Ich bin zu Franz gegangen, weil mir alle gesagt haben, dass man bei ihm was wird.
Als ich in seine Klasse eintrat, waren da nur drei Studenten, so elitär war das. Viele, die zu den öffentlichen und meist gut besuchten Arbeitsbesprechungen kamen, waren anfangs den Tränen nah, wenn Franz ihre Werke kommentierte, so wie ich beim ersten Mal. Es schien sehr viel von seinen Einschätzungen abzuhängen. Ja, er übte scharfe Kritik, aber wenn ihm etwas gefiel, hatte man auch den Eindruck, dass es etwas bedeutete. Zu dieser Zeit hatte ich bereits mit dem Malen aufgehört und fühlte mich zunehmend anerkannt, wenn er etwas Brauchbares unter meinen Arbeiten fand. Gerade am Anfang erzählte er ziemlich viel für mich noch Unverständliches ... was mich sehr inspirierte; es ging da um Maßstäbe aus einer rätselhaften Welt, um das, was sich zwischen Kernen und Mänteln ereignet ebenso wie zwischen Köpfen, die zeichnen, und Händen, die denken.
Ich habe an Franz bewundert, dass er so ein aktiver Künstler ist: Er hat einem das Künstlerdasein vorgelebt. Es kam auch oft vor, dass er nur kurz reinschneite, irgendetwas über einen neuen Katalog von sich gab, den er demnächst veröffentlichen wollte, und schon war er wieder fort. Ich habe ihm das nie nachgetragen, weil mir bewusst war, dass er in diesen Momenten gefordert war.
Und es ging ihm immer in erster Linie um die Kunst. Das war eine entscheidende Erfahrung, die ich machen konnte. Einfach, dass einem jemand das vorgelebt hat: Man kann als Künstler leben, und so sieht das in etwa aus. Mich beeindruckt an Franz’ Werk die Eigenständigkeit, mit der er sich sehr strategisch und bewusst auf die Kunstgeschichte bezieht und dort neu verortet. Wie er mit einfachen Worten und einfachem Material ganz frisch formuliert. Manchmal verspottet, stets unbeirrt seinen Namen verteidigend und sein Werk positionierend ... immer interessiert an Jahreszahlen, daran, wer etwas zuerst gemacht hat. Es ist nicht zu übersehen, wie beharrend und geschlossen sein Werk heute dasteht. Verortet in der Zeit, aber zugleich auch zeitlos.

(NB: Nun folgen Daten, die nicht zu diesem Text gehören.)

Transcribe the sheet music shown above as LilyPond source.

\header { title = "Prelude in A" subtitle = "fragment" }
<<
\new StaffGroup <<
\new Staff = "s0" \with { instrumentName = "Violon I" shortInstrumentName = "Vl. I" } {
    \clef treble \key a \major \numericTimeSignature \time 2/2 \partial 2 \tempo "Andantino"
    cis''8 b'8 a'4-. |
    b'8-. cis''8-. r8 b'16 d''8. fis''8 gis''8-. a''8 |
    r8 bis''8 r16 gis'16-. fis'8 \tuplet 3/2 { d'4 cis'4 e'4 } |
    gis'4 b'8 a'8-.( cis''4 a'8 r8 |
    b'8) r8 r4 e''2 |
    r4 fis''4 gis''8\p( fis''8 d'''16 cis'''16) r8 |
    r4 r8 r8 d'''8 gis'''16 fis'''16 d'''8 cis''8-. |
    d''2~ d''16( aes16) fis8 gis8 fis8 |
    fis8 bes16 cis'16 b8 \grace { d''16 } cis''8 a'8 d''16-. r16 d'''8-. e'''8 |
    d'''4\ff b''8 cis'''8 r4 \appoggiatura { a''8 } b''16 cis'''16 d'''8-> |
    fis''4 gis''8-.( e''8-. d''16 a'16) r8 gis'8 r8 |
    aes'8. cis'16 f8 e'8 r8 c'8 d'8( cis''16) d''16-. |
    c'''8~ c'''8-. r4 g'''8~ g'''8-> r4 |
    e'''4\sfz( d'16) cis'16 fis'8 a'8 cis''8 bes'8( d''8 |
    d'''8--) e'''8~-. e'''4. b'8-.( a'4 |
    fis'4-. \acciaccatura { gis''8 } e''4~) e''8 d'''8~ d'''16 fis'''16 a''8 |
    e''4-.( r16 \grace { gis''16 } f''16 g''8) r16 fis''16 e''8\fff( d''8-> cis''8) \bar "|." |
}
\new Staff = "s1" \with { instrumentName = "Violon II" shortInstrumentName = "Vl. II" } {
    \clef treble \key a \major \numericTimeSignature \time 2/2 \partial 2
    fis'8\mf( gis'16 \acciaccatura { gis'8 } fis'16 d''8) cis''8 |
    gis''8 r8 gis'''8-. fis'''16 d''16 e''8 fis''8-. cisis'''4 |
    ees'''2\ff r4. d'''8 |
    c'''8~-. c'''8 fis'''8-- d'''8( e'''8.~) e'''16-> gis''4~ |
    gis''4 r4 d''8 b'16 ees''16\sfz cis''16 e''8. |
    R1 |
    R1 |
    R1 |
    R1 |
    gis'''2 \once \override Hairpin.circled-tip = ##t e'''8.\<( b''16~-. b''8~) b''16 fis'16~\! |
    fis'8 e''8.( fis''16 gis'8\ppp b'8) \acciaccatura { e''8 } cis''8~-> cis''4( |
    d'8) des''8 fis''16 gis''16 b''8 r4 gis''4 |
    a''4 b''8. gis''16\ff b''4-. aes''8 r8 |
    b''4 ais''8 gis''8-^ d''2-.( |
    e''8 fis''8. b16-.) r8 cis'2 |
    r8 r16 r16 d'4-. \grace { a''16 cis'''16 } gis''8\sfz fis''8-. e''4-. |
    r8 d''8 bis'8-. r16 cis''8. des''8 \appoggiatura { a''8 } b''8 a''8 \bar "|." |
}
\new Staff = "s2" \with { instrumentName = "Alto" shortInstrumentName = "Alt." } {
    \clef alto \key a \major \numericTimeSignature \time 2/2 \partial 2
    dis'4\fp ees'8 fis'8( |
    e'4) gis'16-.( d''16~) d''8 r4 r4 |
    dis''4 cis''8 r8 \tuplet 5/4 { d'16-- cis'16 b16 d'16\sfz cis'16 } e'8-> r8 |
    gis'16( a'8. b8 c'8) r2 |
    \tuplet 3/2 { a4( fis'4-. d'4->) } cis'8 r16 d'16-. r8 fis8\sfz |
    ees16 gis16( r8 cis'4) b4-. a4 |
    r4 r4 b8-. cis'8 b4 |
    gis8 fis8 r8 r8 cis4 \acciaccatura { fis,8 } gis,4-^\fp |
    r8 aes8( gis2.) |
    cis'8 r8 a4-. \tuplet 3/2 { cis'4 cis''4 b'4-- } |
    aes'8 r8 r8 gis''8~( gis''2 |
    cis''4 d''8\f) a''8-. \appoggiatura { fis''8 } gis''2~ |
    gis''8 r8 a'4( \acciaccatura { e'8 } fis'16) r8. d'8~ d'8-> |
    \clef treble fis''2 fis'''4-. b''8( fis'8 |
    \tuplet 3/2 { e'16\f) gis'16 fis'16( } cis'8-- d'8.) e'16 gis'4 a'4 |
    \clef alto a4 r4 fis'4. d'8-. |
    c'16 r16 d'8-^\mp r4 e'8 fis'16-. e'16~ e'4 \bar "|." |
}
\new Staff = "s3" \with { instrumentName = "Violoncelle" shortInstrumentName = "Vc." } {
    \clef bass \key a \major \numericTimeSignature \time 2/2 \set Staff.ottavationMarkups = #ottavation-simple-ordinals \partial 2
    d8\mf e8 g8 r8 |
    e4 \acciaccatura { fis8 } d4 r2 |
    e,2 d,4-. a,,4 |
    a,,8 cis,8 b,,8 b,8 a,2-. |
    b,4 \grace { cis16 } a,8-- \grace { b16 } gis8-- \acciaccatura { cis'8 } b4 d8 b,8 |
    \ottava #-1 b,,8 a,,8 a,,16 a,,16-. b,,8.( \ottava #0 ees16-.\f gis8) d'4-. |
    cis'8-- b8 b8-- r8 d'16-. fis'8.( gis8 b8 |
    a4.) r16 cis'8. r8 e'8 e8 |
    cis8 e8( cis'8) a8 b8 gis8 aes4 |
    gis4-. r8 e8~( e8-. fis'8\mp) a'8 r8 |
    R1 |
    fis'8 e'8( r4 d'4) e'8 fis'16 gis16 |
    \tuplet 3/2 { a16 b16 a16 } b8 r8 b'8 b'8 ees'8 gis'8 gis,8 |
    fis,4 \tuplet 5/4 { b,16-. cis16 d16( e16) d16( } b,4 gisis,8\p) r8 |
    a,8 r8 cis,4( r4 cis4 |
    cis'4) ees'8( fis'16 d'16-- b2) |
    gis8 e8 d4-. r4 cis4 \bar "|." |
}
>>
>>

Durch das Aktivieren der Skulpturen, das Sichplatzieren in den Wandformationen und durch Handelnde im Raum entsteht bei dem Ganzen immer so ein Magic-Walther-Kick: Skulptur-Performance-Sandwich.
Wenn Rezipienten dazukommen und zusammen mit Franz selbst am Werk teilhaben, berührt mich das besonders, denn dann erscheint der Künstler auf Augenhöhe. Nicht nur 'The artist is present', nein: Wir sind präsent! Wir können in sein Werk auf unterschiedlichen Ebenen einsteigen, spielerisch handelnd und intellektuell.
Christian Jankowski (*1968) lebt und arbeitet in Berlin. An der Hochschule für Bildende Künste in Hamburg studierte Jankowski Freie Kunst bei Franz Erhard Walther. Seine Werke bewegen sich im Bereich der Konzept- und Performancekunst, wofür er vielfältige Medien und Gattungen einbezieht, wie Film, Video und Fotografie sowie Malerei, Bildhauerei und Installation. Jankowski initiiert Kollaborationen zwischen der zeitgenössischen bildenden Kunst wie auch Religion, Politik und Entertainment. Seine Werke befinden sich u.a. im Metropolitan Museum, New York und der Tate Modern, London.